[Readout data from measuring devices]

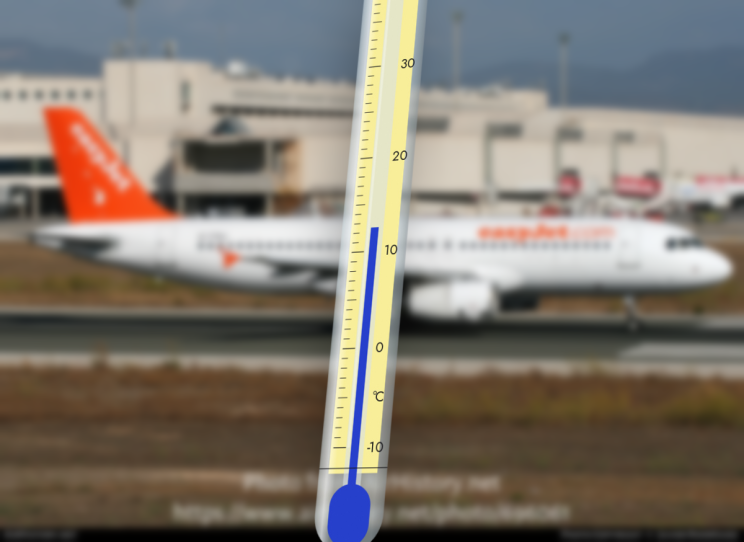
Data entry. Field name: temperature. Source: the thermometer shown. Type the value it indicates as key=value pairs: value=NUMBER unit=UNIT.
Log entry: value=12.5 unit=°C
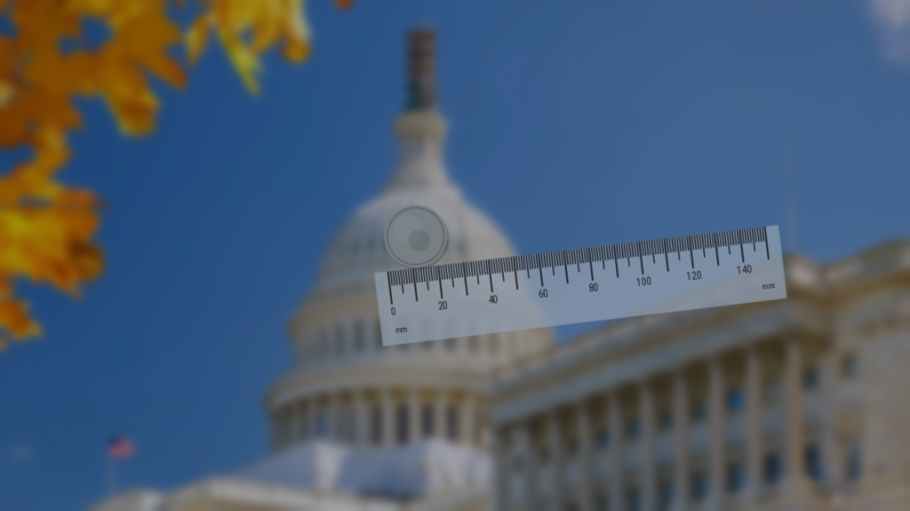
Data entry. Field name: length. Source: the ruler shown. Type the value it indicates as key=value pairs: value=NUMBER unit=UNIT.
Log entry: value=25 unit=mm
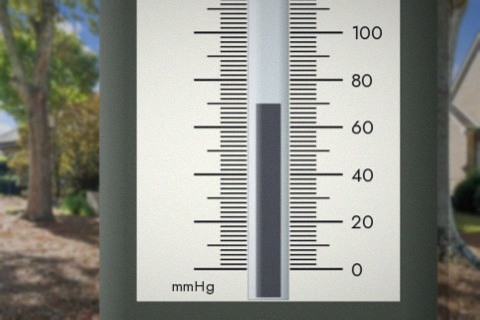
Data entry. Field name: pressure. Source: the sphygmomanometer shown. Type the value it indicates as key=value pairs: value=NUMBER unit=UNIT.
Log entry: value=70 unit=mmHg
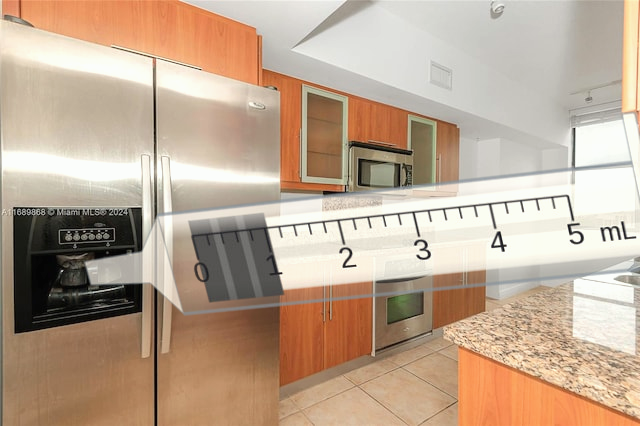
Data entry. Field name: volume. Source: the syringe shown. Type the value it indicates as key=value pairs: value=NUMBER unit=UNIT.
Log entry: value=0 unit=mL
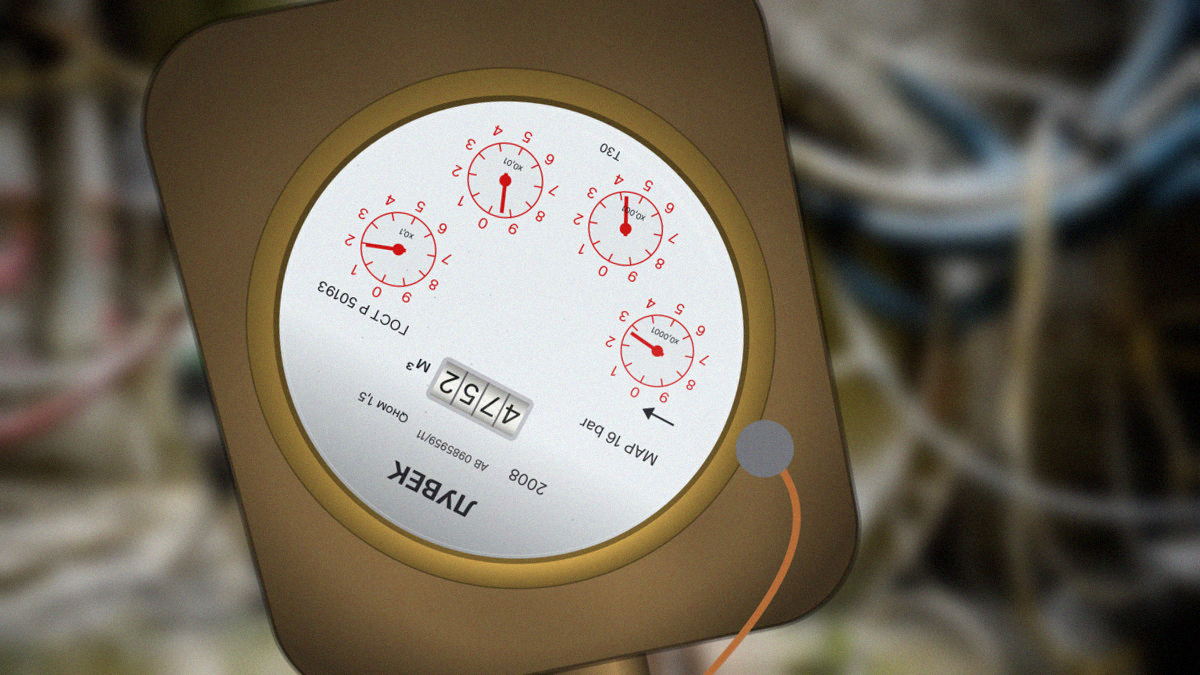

**EXERCISE DETAILS:** Output the entire listing above word for word, omitting the pictures.

**FINAL ANSWER:**
Data entry. Field name: temperature. Source: the thermometer shown. Type the value it indicates as key=value pairs: value=NUMBER unit=UNIT.
Log entry: value=12.5 unit=°C
Data entry. Field name: length. Source: the ruler shown. Type the value it indicates as key=value pairs: value=NUMBER unit=UNIT.
Log entry: value=25 unit=mm
Data entry. Field name: pressure. Source: the sphygmomanometer shown. Type the value it indicates as key=value pairs: value=NUMBER unit=UNIT.
Log entry: value=70 unit=mmHg
Data entry. Field name: volume. Source: the syringe shown. Type the value it indicates as key=value pairs: value=NUMBER unit=UNIT.
Log entry: value=0 unit=mL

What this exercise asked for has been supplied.